Although advocates like Maes agree that the passage of SB 64 is an important first step to curtailing the use of solitary confinement on prisoners with mental illness, they have also expressed grave concerns that the bill leaves much of the enforcement and definition of policy up to the Department of Corrections instead of writing it into state law. While the CDOC has taken tremendous steps towards providing prisoners with mental illness more treatment and less isolation, those policies could theoretically be changed at the Department’s discretion.
Read an in-depth story of the solitary confinement bill here.
Transit app bill passes, though it was a “heavy lyft”
SB 125, which establishes a regulatory structure for new mobile phone ride-sharing applications from transit network companies like Lyft and UberX, may have been the most surprisingly tricky bill of the session for its sponsors. After more than 100 proposed amendments, many of which were adopted, the bill did get final passage in the House today by a vote of 60-5.
········
Copy out the passage on state legislation starting with "Although advocates like" and going on through "confinement bill here.", swapping each "solitary confinement" for "restrictive housing". The material is not needed for this work.

Dataset excerpt:
········
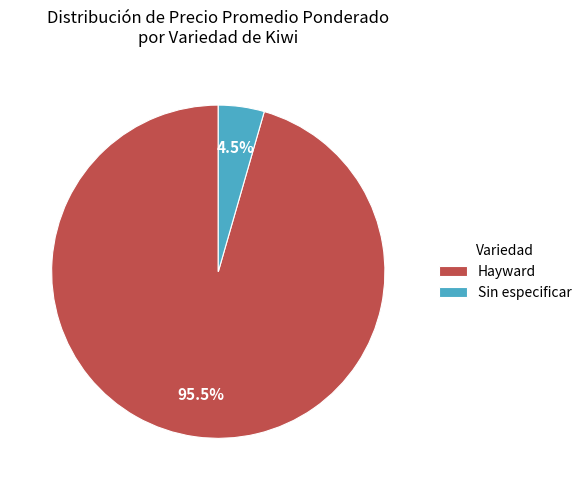

What percentage do Hayward and Sin especificar together represent?

100.0%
········
Answer to this exercise:
Although advocates like Maes agree that the passage of SB 64 is an important first step to curtailing the use of restrictive housing on prisoners with mental illness, they have also expressed grave concerns that the bill leaves much of the enforcement and definition of policy up to the Department of Corrections instead of writing it into state law. While the CDOC has taken tremendous steps towards providing prisoners with mental illness more treatment and less isolation, those policies could theoretically be changed at the Department’s discretion.
Read an in-depth story of the restrictive housing bill here.